### Work to complete
A – Name every person mentioned by name in the tennis article.
B – Extract the passage of the tennis article between "WASHINGTON, May 17, 2020" and "tennis in quarantine.", inclusive.
C – Using the tennis article, answer these:
(i) What is Reilly Opelka's ranking?
(ii) Which tournament did he win earlier this year?
(iii) For how long did he rent a house for Indian Wells?

### Text for analysis
╔══
WASHINGTON, May 17, 2020 (by Michael Dickens)

During a telephone interview with Racquet magazine’s Giri Nathan published Friday, UTR Pro Match Series champion Reilly Opelka was asked “How do you think the ATP has handled this crisis, and what would you like them to have done differently?” The 39th-ranked American, who earlier this year won the ATP 250 Delray Beach Open, didn’t hide his dissatisfaction about the state of tennis in quarantine.

“The ATP? I think they couldn’t have handled it much worse,” he said. “We’re completely left in the dark, we don’t know what’s going on. And the execs haven’t taken pay cuts. You know, the WTA execs are taking pay cuts, the WTA have gotten first-round prize money at Indian Wells. I rented a really expensive house for two weeks there. Way in the red there. I don’t think it’s a good look when the ATP execs are gonna be making more money than Roger Federer’s prize money this year. And again, I don’t know what the reasoning is. We’ve been left in the dark completely as players so we don’t even know what they’re really doing right now.”

Also, Opelka thought it should not be left up to the players to have to organize and contribute to a player relief fund.
╚══
### Excerpted records
╔══
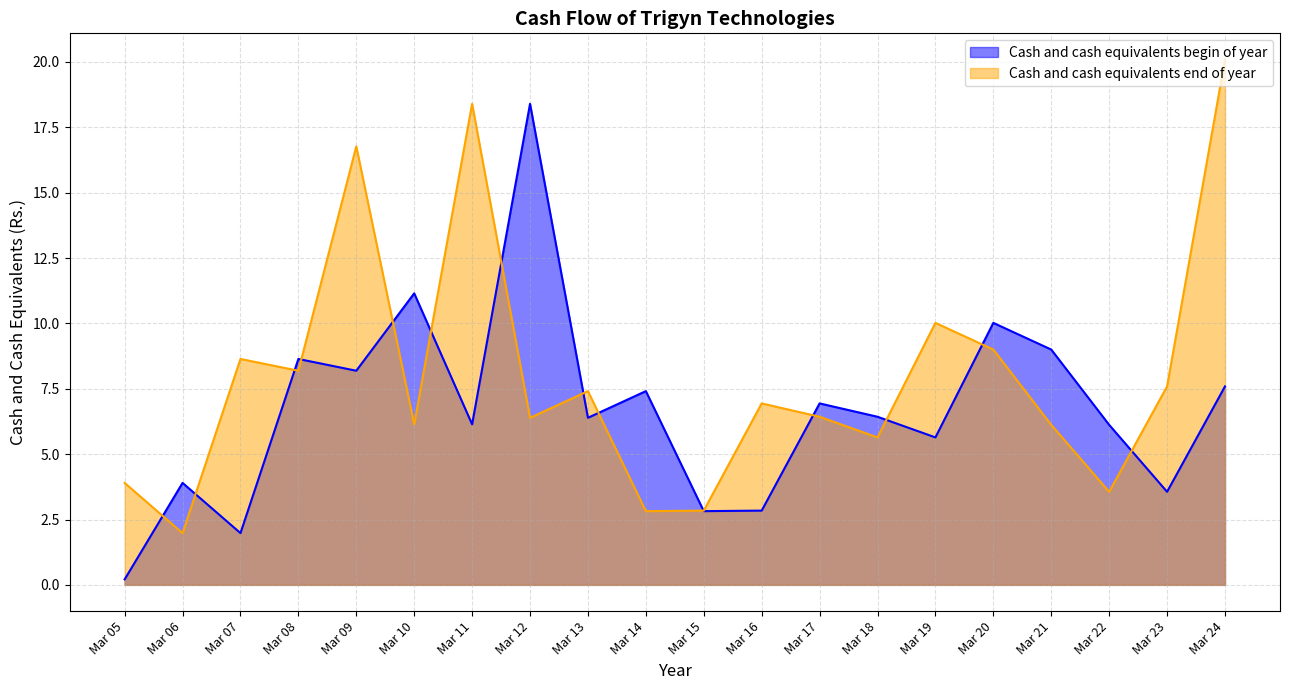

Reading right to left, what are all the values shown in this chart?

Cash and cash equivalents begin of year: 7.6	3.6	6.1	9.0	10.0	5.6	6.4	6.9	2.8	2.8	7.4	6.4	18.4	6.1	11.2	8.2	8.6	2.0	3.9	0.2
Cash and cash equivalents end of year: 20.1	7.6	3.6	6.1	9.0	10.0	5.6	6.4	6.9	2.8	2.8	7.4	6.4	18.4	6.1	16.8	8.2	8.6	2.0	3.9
╚══
╔══
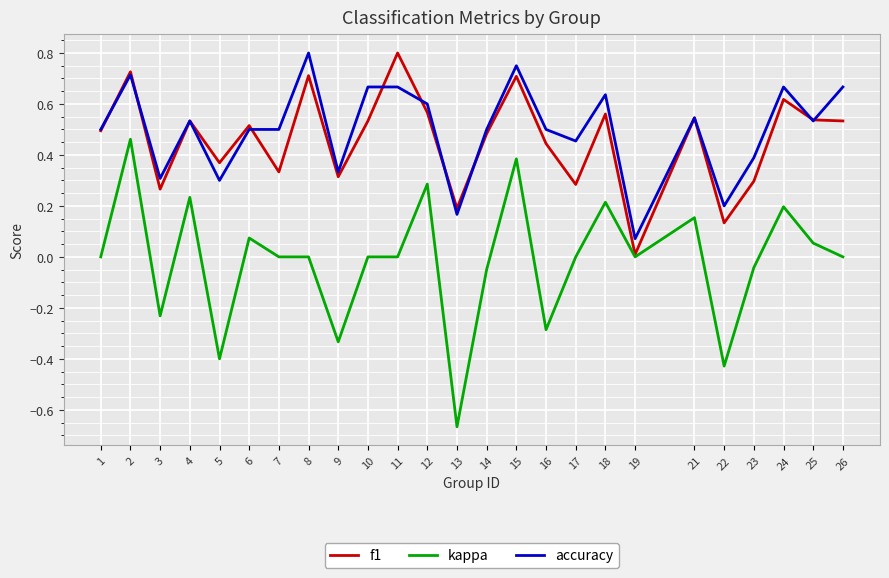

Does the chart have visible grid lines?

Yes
╚══
### Activity answers
A –
Michael Dickens
Giri Nathan
Reilly Opelka
Roger Federer

B –
WASHINGTON, May 17, 2020 (by Michael Dickens)

During a telephone interview with Racquet magazine’s Giri Nathan published Friday, UTR Pro Match Series champion Reilly Opelka was asked “How do you think the ATP has handled this crisis, and what would you like them to have done differently?” The 39th-ranked American, who earlier this year won the ATP 250 Delray Beach Open, didn’t hide his dissatisfaction about the state of tennis in quarantine.

C –
(i) 39th
(ii) The ATP 250 Delray Beach Open
(iii) Two weeks